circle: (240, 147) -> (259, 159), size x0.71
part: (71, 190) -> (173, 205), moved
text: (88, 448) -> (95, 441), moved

* * *

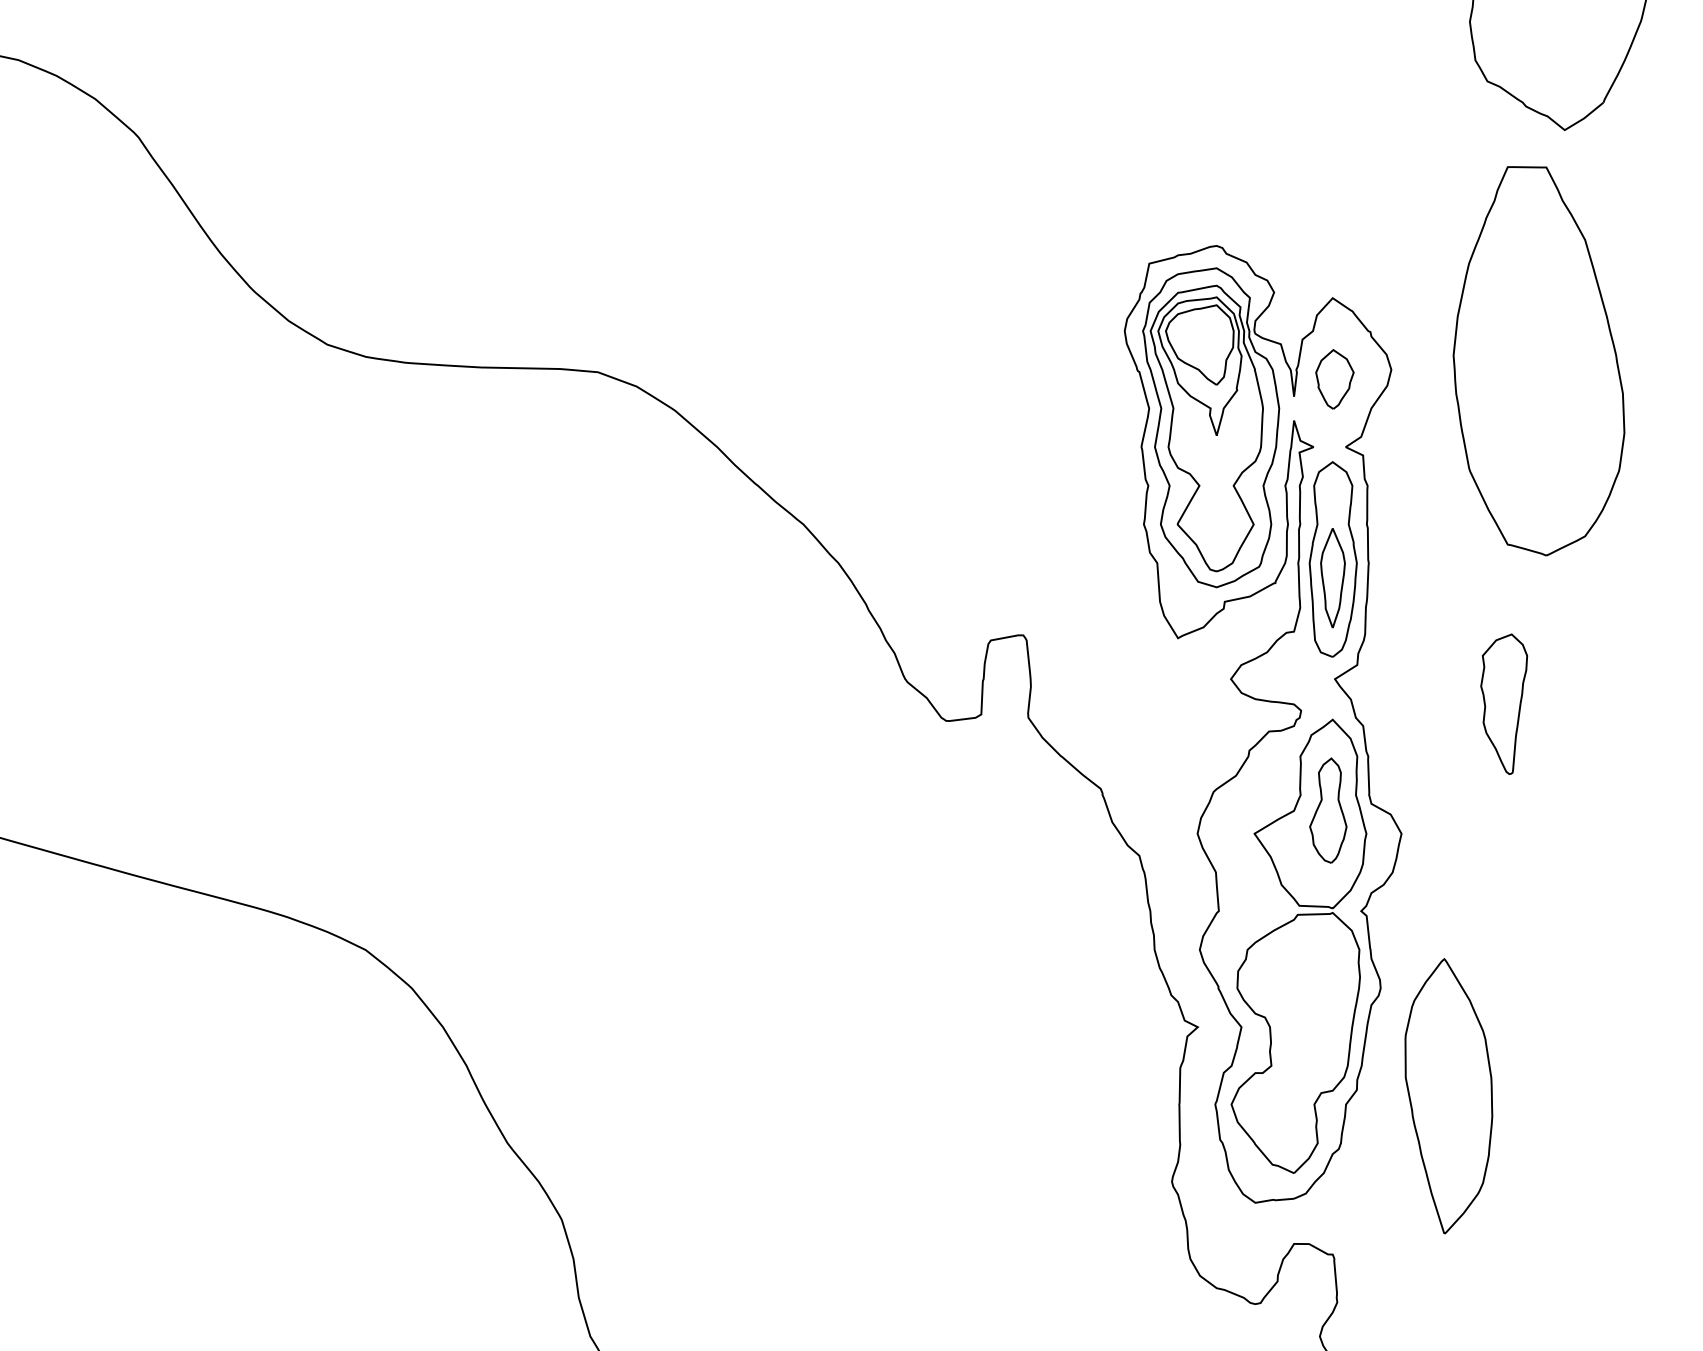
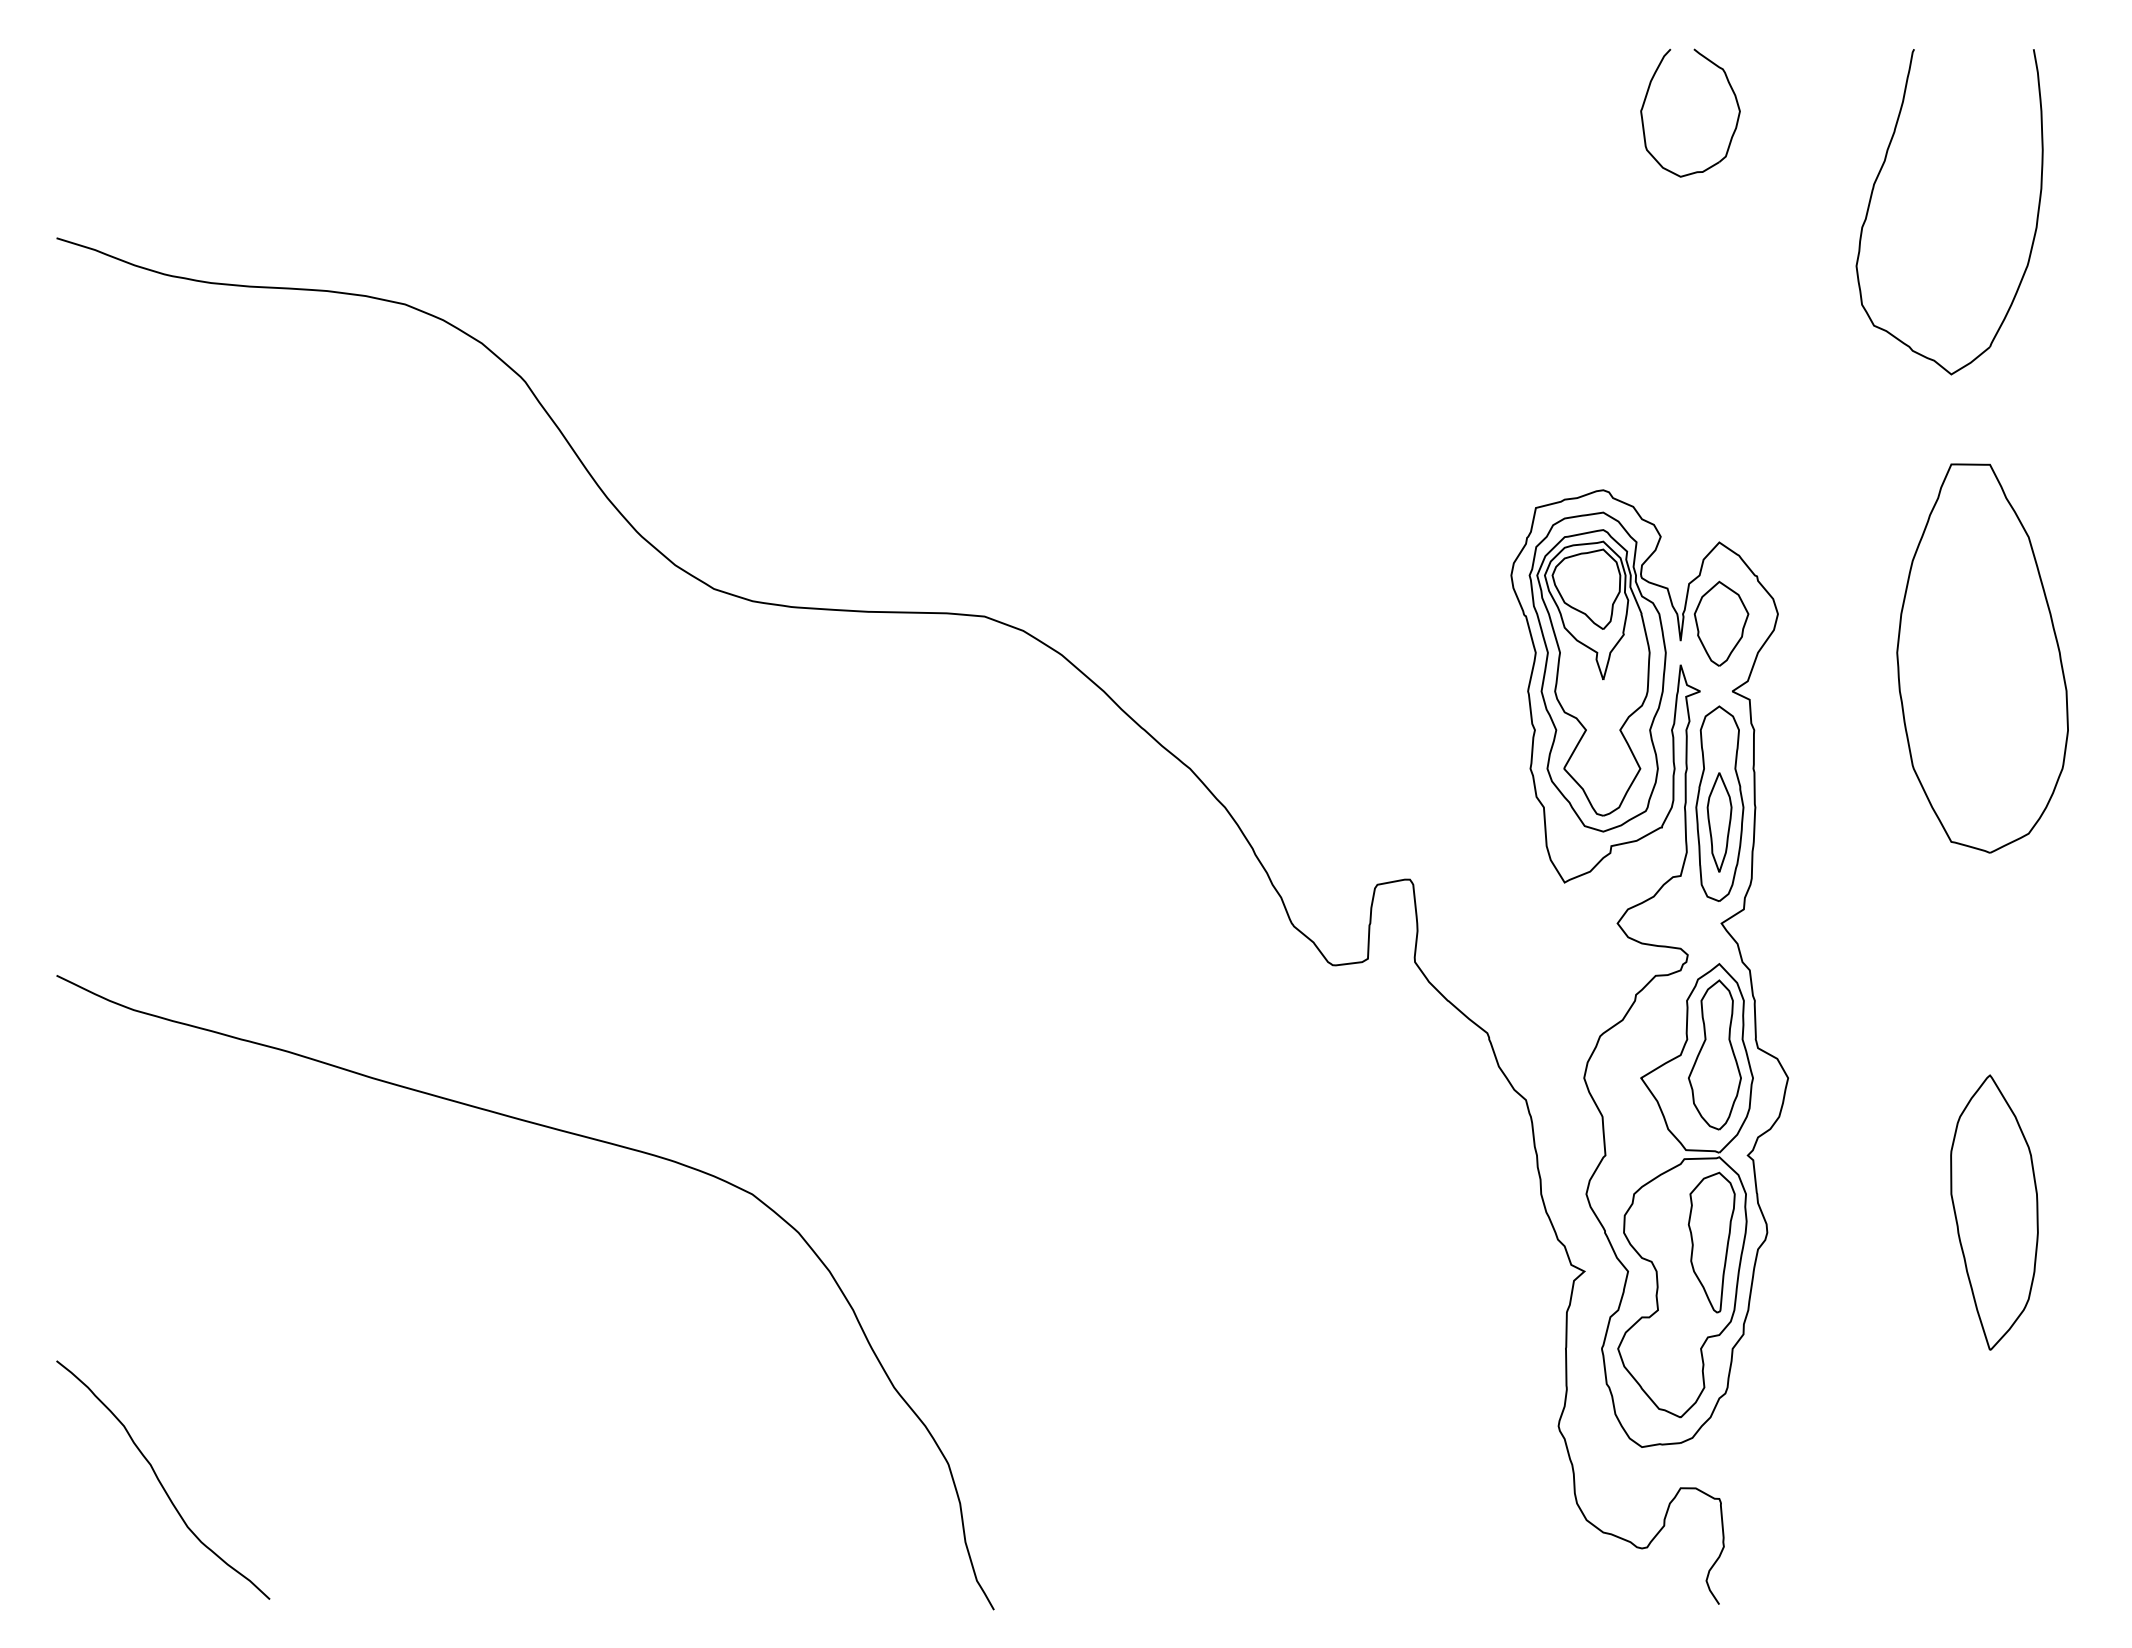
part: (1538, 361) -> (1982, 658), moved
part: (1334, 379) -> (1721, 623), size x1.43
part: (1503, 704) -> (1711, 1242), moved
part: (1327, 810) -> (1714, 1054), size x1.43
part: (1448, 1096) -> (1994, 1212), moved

* * *

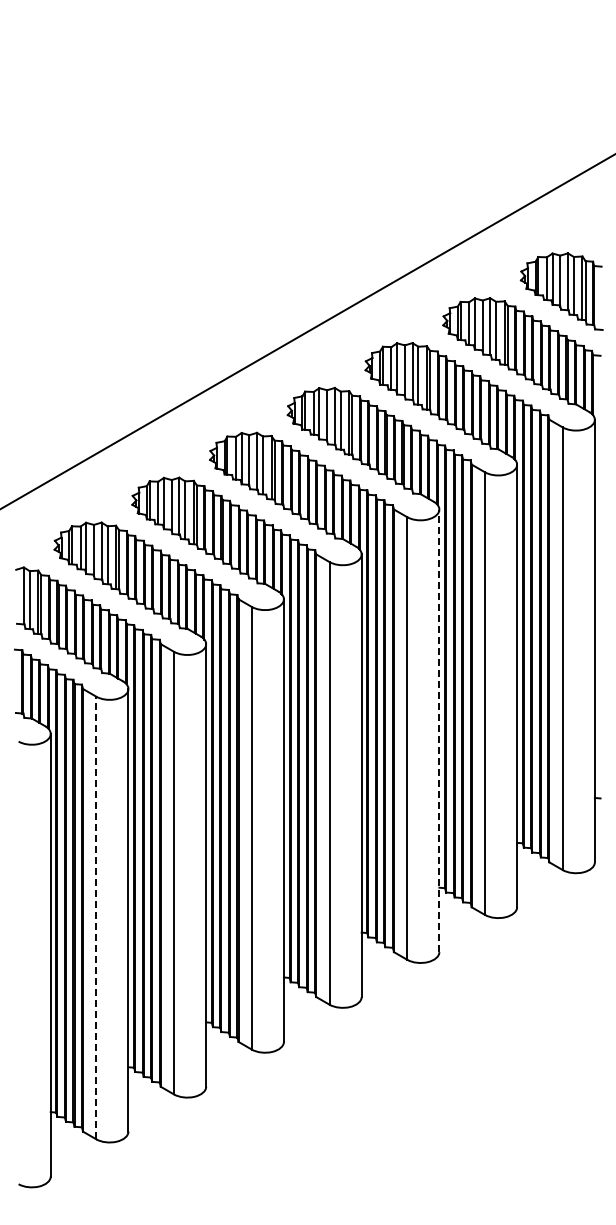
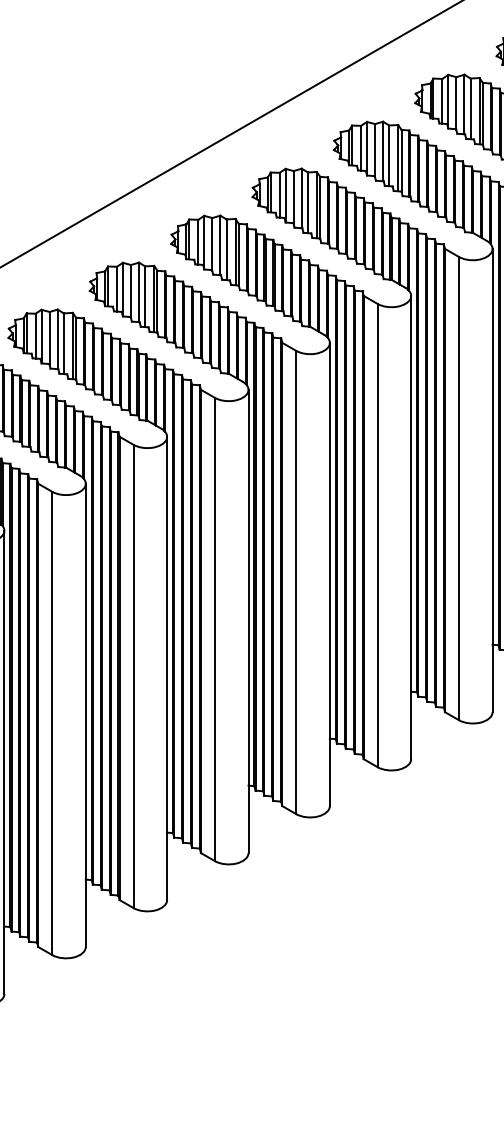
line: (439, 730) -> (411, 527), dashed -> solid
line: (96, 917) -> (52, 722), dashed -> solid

__EXERCISE PROMPT__
For the listing above, print only the lines starting at the line containing "part: (1538, 361) -> (1982, 658), moved" and ending at the line containing "part: (1448, 1096) -> (1994, 1212), moved", exactly, both included.

__OUTPUT OF THE EXERCISE__
part: (1538, 361) -> (1982, 658), moved
part: (1334, 379) -> (1721, 623), size x1.43
part: (1503, 704) -> (1711, 1242), moved
part: (1327, 810) -> (1714, 1054), size x1.43
part: (1448, 1096) -> (1994, 1212), moved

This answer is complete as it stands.